Synesthesia 08-18-2006 08:59 PM

Passwords sent in clear text?
 
I was under the understanding that in ssh passwords were never sent in clear text (as in ssl). This is from sshd_config:
# To disable tunneled clear text passwords, change to no here!
#PasswordAuthentication yes
#PermitEmptyPasswords no

Does this mean you cant have password authentication if you don't want them sent in clear text?!

bulliver 08-18-2006 10:10 PM

No. It means you can disable password authentication and use only key-based authentication instead. This way someone trying to connect will not even get a password prompt to try to brute-force unless they have a known key.

Edit: sorry I missed this line:
Quote:

# To disable tunneled clear text passwords, change to no here!
I have no idea why that is in your sshd_config. ssh does _not_ send passwords in plain text. That is the whole point of ssh, to replace old-school programs like rsh that do...
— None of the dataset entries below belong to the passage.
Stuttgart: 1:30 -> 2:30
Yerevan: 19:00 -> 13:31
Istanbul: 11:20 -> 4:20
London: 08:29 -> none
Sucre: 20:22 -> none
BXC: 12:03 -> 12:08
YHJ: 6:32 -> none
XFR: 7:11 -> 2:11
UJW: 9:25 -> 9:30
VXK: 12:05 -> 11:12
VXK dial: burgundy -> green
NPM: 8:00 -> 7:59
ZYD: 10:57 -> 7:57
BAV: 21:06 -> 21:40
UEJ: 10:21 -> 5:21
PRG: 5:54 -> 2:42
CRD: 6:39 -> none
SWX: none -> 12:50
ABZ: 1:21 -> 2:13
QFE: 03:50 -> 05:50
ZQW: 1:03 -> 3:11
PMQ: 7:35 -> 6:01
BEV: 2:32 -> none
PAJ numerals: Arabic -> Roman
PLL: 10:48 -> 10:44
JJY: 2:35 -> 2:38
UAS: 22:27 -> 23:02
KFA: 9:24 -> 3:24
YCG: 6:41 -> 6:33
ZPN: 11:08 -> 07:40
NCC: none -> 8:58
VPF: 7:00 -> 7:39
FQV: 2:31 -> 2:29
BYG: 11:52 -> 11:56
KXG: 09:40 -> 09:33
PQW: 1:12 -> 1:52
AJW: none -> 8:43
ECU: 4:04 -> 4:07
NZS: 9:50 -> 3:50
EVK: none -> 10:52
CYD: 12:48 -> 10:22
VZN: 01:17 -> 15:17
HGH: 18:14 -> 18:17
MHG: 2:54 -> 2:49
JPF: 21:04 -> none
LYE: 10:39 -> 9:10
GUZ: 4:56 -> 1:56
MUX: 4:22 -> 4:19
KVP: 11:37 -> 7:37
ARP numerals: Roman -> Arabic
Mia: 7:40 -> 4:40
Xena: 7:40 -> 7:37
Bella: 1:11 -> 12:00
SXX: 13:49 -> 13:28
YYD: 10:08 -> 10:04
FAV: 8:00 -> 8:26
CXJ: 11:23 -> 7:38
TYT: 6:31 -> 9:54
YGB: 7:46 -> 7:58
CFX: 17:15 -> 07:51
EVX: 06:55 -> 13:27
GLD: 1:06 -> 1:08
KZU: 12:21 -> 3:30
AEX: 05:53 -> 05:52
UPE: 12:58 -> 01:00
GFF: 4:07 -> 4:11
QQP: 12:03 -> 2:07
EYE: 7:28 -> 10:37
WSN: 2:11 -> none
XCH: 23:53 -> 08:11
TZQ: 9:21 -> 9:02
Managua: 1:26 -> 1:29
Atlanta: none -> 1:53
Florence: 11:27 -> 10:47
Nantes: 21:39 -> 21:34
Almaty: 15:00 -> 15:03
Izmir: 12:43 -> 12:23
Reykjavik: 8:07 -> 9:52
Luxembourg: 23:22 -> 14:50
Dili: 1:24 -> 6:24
randyding 08-18-2006 10:13 PM

There's two ways to authenticate, public/private keys or passwords.
By default they are both enabled, you have the option to turn off passwords and that is what PasswordAuthentication does.
If you are authenticating with a password, its still encrypted in the tunnel, I agree the description that says "clear text" is a little misleading. In other words a packet sniffer will not see the password in clear text.

Synesthesia 08-19-2006 02:58 AM

Wow, thats much more than misleading.... If you are right, then the "clear text" statement is absolutely incorrect.

BeesTea 08-19-2006 10:35 AM

They did include the word "tunneled" in describing the clear text exchange.

The idea is that your credentials are visible to the sshd as clear text (it's reading them after they come out of the tunnel). There have been multiple instances where miscreants compromise a multi-user system and replace the sshd binary with one that logs those tunneled credentials. Using PKI with SSH makes that no longer possible.

I don't think the warning is misleading, perhaps just too much information for folks not familiar with the workings of ssh.